Menhan AS Tolak Keinginan Trump Kerahkan Militer Hadapi Perusuh, Ini Alasannya
jpnn.com, WASHINGTON - Keinginan Presiden Amerika Serikat (AS) Donald Trump tentang pengerahan militer untuk meredam kerusuhan di berbagai kota ternyata tak sepenuhnya dituruti anak buahnya. Menteri Pertahanan AS Mark Esper termasuk yang menentang ide Trump itu.
Sebelumnya Trump meminta penerapan Undang-Undang Pemberontakan atau Insurrection Act of 1807 di berbagai negara bagian yang dilanda kerusuhan dan penjarahan. Namun, Esper dalam pernyataannya, Rabu (3/6) menentang keinginan Presiden ke-45 AS itu.

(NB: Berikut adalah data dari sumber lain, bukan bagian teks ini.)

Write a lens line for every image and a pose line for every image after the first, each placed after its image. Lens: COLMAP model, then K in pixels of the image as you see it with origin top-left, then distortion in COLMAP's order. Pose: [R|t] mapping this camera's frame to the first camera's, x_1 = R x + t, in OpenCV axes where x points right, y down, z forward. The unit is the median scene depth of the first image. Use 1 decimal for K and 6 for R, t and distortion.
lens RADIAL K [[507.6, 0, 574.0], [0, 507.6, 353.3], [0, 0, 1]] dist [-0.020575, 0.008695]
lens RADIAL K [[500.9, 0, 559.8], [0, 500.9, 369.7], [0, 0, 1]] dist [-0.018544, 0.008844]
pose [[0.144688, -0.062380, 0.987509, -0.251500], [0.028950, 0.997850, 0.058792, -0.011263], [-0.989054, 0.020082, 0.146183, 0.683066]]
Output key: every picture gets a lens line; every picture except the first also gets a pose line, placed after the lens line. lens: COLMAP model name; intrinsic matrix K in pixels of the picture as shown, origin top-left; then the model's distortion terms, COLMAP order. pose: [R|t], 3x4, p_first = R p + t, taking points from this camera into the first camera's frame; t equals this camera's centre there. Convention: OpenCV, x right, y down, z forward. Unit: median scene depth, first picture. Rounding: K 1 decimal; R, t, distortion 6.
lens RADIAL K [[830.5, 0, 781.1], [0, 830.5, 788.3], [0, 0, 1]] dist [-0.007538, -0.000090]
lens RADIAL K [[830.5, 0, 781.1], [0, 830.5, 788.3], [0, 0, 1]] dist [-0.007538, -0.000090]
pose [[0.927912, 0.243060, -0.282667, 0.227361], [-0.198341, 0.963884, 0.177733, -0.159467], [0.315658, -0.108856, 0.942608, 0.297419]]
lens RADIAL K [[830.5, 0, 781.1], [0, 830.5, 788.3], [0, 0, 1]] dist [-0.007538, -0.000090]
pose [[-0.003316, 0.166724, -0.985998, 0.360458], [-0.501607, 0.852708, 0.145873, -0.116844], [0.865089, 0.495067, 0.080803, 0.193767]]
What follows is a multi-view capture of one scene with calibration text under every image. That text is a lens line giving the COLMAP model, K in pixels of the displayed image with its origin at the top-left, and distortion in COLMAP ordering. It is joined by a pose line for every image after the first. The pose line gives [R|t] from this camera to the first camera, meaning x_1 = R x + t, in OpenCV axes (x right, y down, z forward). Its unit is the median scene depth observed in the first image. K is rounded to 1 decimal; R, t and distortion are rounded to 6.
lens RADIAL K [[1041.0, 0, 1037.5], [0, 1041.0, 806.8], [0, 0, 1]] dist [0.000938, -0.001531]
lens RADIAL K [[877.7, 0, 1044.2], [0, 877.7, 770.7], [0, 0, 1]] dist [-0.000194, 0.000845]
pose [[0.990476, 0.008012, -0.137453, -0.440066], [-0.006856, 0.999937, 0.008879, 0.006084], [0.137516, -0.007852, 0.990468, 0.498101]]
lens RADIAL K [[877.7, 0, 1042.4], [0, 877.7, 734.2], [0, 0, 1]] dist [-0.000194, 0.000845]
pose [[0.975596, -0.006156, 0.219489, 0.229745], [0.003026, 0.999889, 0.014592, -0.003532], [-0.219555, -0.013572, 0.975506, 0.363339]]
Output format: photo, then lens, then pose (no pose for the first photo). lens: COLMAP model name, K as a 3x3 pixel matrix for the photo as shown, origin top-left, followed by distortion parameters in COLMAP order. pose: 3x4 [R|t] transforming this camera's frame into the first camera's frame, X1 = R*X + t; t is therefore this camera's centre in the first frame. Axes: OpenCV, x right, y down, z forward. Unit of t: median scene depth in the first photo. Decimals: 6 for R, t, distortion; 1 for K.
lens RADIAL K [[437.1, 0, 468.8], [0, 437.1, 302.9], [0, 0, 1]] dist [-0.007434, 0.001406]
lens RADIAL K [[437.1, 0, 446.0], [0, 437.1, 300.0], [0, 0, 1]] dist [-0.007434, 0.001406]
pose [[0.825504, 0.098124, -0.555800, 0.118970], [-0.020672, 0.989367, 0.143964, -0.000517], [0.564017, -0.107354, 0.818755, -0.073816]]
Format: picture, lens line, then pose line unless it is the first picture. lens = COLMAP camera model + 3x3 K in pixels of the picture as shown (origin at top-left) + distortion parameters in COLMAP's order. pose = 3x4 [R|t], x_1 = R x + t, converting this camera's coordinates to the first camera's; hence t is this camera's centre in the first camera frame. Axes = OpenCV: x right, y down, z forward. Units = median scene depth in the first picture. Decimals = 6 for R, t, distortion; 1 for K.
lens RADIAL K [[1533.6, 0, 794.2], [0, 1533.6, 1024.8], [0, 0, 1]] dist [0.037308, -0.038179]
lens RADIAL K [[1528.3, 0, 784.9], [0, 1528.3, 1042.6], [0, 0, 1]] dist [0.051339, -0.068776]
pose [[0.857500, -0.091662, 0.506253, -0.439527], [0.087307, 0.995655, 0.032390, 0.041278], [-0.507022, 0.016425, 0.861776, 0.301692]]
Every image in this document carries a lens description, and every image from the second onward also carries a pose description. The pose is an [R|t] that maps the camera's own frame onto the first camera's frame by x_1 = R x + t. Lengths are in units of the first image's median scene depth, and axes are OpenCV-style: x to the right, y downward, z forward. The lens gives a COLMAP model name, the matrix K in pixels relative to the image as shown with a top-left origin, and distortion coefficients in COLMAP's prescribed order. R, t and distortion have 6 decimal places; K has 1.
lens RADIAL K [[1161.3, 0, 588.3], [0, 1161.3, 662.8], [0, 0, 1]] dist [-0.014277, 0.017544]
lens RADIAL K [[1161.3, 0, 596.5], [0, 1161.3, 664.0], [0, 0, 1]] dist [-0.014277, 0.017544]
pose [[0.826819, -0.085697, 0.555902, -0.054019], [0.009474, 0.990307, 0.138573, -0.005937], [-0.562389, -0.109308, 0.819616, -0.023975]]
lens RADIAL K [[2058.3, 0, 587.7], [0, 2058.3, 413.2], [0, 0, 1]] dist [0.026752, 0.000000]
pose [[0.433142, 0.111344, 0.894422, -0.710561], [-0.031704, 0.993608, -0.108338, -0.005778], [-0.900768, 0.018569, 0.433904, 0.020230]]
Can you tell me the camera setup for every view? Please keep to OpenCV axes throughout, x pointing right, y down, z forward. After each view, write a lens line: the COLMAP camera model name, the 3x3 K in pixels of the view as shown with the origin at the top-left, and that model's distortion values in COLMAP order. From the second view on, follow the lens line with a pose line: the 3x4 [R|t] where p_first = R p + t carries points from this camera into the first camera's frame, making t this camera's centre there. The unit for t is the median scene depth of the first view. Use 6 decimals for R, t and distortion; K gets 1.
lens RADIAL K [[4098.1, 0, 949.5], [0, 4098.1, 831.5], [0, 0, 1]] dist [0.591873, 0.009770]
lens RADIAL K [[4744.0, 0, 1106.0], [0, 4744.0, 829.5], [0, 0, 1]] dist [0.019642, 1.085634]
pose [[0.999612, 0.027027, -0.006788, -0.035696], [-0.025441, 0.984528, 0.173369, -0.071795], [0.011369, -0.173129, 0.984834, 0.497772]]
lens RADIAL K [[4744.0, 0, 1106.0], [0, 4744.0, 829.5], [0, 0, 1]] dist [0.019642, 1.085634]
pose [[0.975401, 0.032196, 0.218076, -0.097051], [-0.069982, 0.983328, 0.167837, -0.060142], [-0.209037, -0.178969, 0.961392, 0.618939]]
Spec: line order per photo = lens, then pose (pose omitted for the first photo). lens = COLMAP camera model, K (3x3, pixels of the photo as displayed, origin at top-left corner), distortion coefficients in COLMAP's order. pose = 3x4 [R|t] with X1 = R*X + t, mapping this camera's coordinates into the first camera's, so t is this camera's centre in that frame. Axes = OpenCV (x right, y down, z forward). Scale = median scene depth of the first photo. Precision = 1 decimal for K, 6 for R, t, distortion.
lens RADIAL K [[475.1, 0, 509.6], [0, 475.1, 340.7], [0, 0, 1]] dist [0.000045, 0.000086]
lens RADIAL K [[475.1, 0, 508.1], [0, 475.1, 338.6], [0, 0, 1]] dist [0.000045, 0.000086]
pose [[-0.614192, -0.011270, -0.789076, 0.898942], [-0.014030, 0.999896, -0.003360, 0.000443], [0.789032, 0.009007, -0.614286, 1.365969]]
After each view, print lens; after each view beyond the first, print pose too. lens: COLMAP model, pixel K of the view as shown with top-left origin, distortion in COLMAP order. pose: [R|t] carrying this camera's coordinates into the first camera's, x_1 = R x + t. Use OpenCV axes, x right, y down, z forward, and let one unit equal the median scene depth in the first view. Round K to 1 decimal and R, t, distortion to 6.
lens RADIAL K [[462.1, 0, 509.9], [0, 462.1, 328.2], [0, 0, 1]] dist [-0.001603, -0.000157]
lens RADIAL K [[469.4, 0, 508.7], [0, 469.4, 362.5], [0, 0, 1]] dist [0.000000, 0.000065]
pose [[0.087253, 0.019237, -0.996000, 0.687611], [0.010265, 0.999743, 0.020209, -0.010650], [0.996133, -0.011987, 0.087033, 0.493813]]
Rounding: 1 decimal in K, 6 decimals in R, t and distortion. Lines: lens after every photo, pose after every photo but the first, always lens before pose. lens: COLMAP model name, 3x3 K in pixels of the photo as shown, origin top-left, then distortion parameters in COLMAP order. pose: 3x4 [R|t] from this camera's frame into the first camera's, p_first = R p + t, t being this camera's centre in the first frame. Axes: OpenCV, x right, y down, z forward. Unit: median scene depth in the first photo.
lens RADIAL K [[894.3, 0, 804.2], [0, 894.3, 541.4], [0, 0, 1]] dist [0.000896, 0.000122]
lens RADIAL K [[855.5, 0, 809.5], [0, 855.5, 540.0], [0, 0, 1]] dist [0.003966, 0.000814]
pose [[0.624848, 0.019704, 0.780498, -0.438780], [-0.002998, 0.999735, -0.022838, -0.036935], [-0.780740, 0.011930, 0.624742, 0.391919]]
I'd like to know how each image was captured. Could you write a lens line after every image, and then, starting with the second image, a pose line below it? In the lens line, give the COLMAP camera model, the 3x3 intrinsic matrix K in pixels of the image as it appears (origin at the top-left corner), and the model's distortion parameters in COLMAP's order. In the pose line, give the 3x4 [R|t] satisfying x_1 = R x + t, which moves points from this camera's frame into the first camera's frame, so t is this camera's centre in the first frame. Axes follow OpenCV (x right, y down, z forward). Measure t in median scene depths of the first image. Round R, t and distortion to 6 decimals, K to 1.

“Saya mengatakan ini tidak hanya sebagai menteri pertahanan, tetapi juga sebagai mantan tentara dan bekas Garda Nasional, opsi untuk menggunakan militer dalam peran penegakan hukum seharusnya hanya untuk usaha terakhir, serta hanya dalam situasi mendesak dan mengerikan,” ujarnya.
Mantan perwira US Army itu menegaskan, saat ini AS tidak dalam situasi itu. “Saya tidak mendukung penerapan UU Pemberontakan,” tegasnya.
Esper menggelar konferensi pers lantaran kebanjiran kritik setelah terlihat bersama Trump di Gereja St John, Washington DC pada Senin lalu (1/6). Dalam kunjungan itu Trump berpose di depan gereja sembari memegang Injil.
Kunjungan itu dianggap sebagai bagian dari ‘operasi foto’ untuk menunjukkan nyali Trump dalam menghadapi aksi kerusuhan di berbagai kota di AS menyusul maraknya protes atas kematian George Floyd, warga Afro-Amerika di Minneapolis pada 25 Mei lalu. Tak lama setelah kunjungan Trump, pihak berwenang menghalau pedemo menggunakan bom air asap dan gas air mata.
Namun, Esper mengaku tidak tahu soal operasi foto itu. “Saya tahu bahwa kami pergi ke gereja. Saya tak menyadari operasi foto sedang terjadi,” tuturnya.
Menteri berlatar belakang pelobi kontraktor pertahanan itu menambahkan, tentu Presiden Trump membawa media dalam jumlah besar saat mengunjungi gereja. Walakin, Esper justru mengisyaratkan bahwa dirinya telah terseret-seret dalam urusan operasi foto itu.